Пока они шли по бульвару, прозвенел огромный гулкий гонг: наступила полночь. Воздух стал гуще, оттенки цветов — богаче, движения празднующих — осмысленными и целенаправленными, полными ритуальной страстности торжественного танца.

На ходу Кудеяр прижался к амаранте Джасинты и обнял ее за талию. «Ты — просто чудо! — хрипло говорил он. — Сказочный цветок, легендарная красавица!»

«Ах, Гэйвин! — укоряла она его. — Какой ты все-таки лжец!»

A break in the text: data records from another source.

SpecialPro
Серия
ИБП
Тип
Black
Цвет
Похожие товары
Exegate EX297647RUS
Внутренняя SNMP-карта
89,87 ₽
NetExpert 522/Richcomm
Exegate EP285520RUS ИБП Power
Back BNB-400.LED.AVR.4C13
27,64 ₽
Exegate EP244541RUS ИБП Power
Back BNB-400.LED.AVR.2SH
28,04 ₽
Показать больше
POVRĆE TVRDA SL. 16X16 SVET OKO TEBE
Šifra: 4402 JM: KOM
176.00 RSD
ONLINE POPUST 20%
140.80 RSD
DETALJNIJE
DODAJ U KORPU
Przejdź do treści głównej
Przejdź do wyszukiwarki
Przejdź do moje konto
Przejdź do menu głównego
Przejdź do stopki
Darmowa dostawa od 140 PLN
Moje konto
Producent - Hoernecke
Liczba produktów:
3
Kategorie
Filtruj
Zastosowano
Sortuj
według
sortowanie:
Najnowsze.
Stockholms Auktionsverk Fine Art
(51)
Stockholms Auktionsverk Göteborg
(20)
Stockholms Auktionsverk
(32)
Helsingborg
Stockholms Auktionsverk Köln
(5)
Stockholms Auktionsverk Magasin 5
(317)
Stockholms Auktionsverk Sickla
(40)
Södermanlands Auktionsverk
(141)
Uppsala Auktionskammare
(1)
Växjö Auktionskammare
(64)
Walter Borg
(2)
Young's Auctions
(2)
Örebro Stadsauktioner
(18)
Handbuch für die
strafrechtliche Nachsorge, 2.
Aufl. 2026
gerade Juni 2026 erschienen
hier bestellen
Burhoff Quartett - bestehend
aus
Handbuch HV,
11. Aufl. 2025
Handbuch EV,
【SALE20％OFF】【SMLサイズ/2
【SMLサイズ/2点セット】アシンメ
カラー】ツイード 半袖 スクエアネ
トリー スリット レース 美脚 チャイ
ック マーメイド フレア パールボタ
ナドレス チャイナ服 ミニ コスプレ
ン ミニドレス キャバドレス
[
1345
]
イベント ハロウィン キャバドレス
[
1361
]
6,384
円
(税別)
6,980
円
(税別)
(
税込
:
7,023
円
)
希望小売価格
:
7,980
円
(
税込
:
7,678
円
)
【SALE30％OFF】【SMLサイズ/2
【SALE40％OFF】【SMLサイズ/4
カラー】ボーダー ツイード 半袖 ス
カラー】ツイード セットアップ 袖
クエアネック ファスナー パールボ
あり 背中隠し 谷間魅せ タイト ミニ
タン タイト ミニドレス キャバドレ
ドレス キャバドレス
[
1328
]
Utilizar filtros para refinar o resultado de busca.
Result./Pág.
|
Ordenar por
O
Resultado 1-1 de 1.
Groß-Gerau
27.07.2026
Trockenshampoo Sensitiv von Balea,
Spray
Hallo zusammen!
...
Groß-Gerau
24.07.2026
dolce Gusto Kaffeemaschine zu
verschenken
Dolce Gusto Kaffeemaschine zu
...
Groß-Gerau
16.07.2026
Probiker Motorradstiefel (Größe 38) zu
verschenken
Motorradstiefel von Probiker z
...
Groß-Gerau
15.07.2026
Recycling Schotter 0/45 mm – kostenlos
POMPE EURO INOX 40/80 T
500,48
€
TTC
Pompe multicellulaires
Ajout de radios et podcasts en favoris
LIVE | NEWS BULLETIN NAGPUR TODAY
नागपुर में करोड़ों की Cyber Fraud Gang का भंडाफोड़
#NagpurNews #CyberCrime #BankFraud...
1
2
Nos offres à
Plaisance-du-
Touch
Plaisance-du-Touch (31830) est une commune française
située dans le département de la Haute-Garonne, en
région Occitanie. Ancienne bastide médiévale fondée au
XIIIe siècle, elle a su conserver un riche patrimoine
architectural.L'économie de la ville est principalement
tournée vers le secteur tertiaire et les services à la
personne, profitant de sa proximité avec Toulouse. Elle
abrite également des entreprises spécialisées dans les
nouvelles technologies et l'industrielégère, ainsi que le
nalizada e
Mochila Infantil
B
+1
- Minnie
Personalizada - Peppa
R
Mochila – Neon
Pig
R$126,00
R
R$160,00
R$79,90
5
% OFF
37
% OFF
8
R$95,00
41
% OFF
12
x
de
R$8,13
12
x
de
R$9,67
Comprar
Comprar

«Я говорю правду!» — обиделся он.

«Правду? Что такое правда?»

«Этого не знает никто».

Вечная Джасинта резко остановилась: «Мы узнаем правду! Храм Истины — здесь, за углом».

Кудеяр отшатнулся: «Там нет никакой истины — только злорадные глупцы, упражняющиеся в праздном остроумии».

Она взяла его под руку: «Пойдем, Гэйвин! Мы превзойдем их в злорадстве и глупости!»

«Нет уж, лучше…»

«Как же так, Гэйвин? Ты утверждал, что пойдешь со мной куда угодно».

Кудеяр неохотно позволил подвести себя ко входному порталу.

Служитель спросил: «Что вас интересует: неприкрытая истина или пристойная истина?»

«Неприкрытая!» — заявила бессмертная Джасинта.

Кудеяр начал было протестовать — амаранта Джасинты покосилась на него: «Гэйвин, разве ты не обещал…»

«Ладно, ладно! Мне нечего стыдиться — не больше, чем тебе».

«Будьте любезны, пройдите налево», — пригласил их служитель.

«Пойдем, Гэйвин! — она провела его по коридору. — Подумай только! Ты узнаешь в точности, чтó я о тебе думаю!»

«Значит, ты все равно заставишь меня снять маску», — пробормотал Кудеяр.

«Конечно! Разве ты не собирался это сделать так или иначе сегодня ночью? Или ты надеялся заключить меня в объятия, не снимая бронзовую маску?»

Служитель провел их в отдельные кабинки: «Здесь вы можете раздеться. Повесьте на шею пронумерованную табличку на цепочке. Возьмите с собой микрофон и, в ответ на любое замечание со стороны тех, кто вам встретится, похвальное или критическое, называйте в микрофон номер собеседника и выражайте свое мнение — так, чтобы вас не слышали окружающие. Перед тем, как вы покинете храм, вам выдадут распечатку отзывов других посетителей храма о вас».